The stone staircase leading to the second floor and the door leading to the courtyard

Palazzo Gherardi is a 15th-century building in the Santa croce quarter of Florence, Tuscany, in central Italy. Its main façade is on Via Ghibellina 88, while to the right it faces Via dei Pepi.

Description

Though at present there are at least four doors, each with its own street number, historically there are only two entrances: the main one in the centre, leading to the upper stories and to the cellars, and the tradesmen's entrance to the right. Along Via Ghibellina, at ground level, besides the doors, there are a series of square stone windows with grills. There is another service entrance on Via dei Pepi, as well as what seems to be a modern door, now closed by a glass pane, and an artisan's workshop. Both the first and second floors are marked by belt course and are almost entirely occupied by serried, large, arched windows, ten on each floor. This notwithstanding, the design is sober, even austere, as is typical of XV century Florentine architecture.
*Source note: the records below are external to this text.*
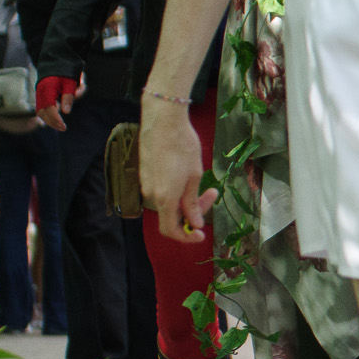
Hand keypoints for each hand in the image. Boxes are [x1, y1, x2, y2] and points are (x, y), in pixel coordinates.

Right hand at [35, 74, 79, 130]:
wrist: (57, 59)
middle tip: (63, 128)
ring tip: (60, 125)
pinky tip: (56, 118)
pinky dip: (49, 113)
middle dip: (52, 121)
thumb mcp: (70, 83)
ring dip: (50, 118)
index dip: (56, 119)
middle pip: (42, 112)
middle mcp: (40, 92)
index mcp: (47, 89)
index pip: (49, 108)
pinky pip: (43, 106)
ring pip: (41, 110)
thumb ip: (68, 97)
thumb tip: (65, 112)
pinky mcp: (42, 94)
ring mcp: (40, 93)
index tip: (64, 127)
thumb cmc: (66, 71)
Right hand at [139, 103, 217, 243]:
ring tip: (205, 184)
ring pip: (168, 202)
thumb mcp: (195, 176)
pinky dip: (176, 191)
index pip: (170, 230)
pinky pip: (162, 191)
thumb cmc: (182, 146)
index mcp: (165, 198)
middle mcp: (152, 194)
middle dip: (194, 211)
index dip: (185, 237)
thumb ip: (193, 203)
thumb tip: (195, 223)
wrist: (163, 122)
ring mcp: (146, 184)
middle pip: (172, 215)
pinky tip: (188, 177)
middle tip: (213, 196)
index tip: (201, 234)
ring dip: (186, 200)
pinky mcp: (145, 175)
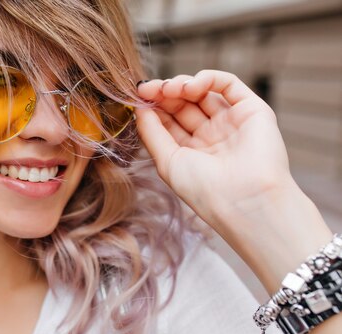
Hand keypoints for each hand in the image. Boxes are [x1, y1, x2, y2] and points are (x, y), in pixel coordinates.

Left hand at [135, 70, 296, 228]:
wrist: (246, 199)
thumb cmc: (205, 190)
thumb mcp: (167, 162)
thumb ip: (151, 133)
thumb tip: (139, 107)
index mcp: (192, 152)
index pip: (168, 121)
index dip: (153, 106)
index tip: (137, 97)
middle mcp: (212, 136)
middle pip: (183, 104)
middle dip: (164, 93)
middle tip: (148, 89)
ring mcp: (231, 122)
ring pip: (203, 92)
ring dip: (181, 84)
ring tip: (169, 89)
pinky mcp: (252, 109)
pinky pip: (227, 84)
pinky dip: (206, 78)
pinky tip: (190, 87)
Inside there are two staircases leading to the upper floors, as well as two doors leading to the cellars, to the right at the rear there is a door that leads into two interconnected large rooms. The main staircase, leading to the second floor occupied by private flats, has a stone handrail. At the back of the entrance there is a courtyard with blocked arches, dating to the end of the XIV century, which obviously constituted a loggia connected to the tradesmen's entrance. There is a small loggia giving on to the courtyard. The Gherardi coat of arms is still visible on the back wall of the courtyard.

Besides private habitations on the second floor, the building also houses the Florentine Campus of the Sapienza; Unitelma La Sapienza University of Rome and the Istituto di Lingua e Cultura Italiana Michelangelo on the first floor.
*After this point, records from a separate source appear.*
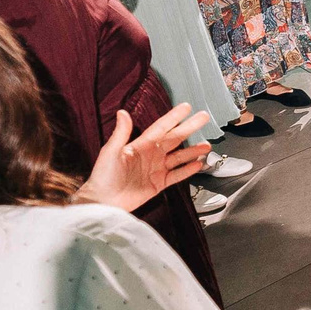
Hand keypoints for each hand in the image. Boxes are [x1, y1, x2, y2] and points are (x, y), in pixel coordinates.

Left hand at [78, 104, 209, 211]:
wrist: (103, 202)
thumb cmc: (103, 176)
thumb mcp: (110, 152)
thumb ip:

The building is cited in the 1901 compendium of the Direzione Generale delle Antichità e Belle Arti, as a monumental building, classified as a national artistic monument.[1]

The courtyard of Palazzo Gerardi, showing the first floor loggia to the right and displaying the Gherardi coat of arms on the back wall.

Bibliography

  • Guido Carocci, Firenze scomparsa. Ricordi storico-artistici, Firenze, Galletti e Cocci, 1897, p. 142;
  • Ministero della Pubblica Istruzione (Direzione Generale delle Antichità e Belle Arti), Elenco degli Edifizi Monumentali in Italia, Roma, Tipografia ditta Ludovico Cecchini, 1902, p. 254
  • Walther Limburger, Die Gebäude von Florenz: Architekten, Strassen und Plätze in alphabetischen Verzeichnissen, Lipsia, F.A. Brockhaus, 1910, n. 285;
  • Walther Limburger, Le costruzioni di Firenze, traduzione, aggiornamenti bibliografici e storici a cura di Mazzino Fossi, Firenze, Soprintendenza ai Monumenti di Firenze, 1968 (dattiloscritto presso la Biblioteca della Soprintendenza per i Beni Architettonici e per il Paesaggio per le province di Firenze Pistoia e Prato, 4/166)., n. 285;
  • Piero Bargellini, Ennio Guarnieri, Le strade di Firenze, 4 voll., Firenze, Bonechi, 1977-1978, II, 1977, p. 31;
  • Claudio Paolini, Case e palazzi nel quartiere di Santa Croce a Firenze, Firenze, Paideia, 2008, p. 96, n. 132;
  • Claudio Paolini, Architetture fiorentine. Case e palazzi nel quartiere di Santa Croce, Firenze, Paideia, 2009, pp. 154–155, n. 202.

Notes

  1. Direzione Generale delle Antichità e Belle Arti, Ministero della Pubblica Istruzione (1902). Elenco degli Edifizi Monumentali in Italia. Rome: Tipografia ditta Ludovico Cecchini. p. 254.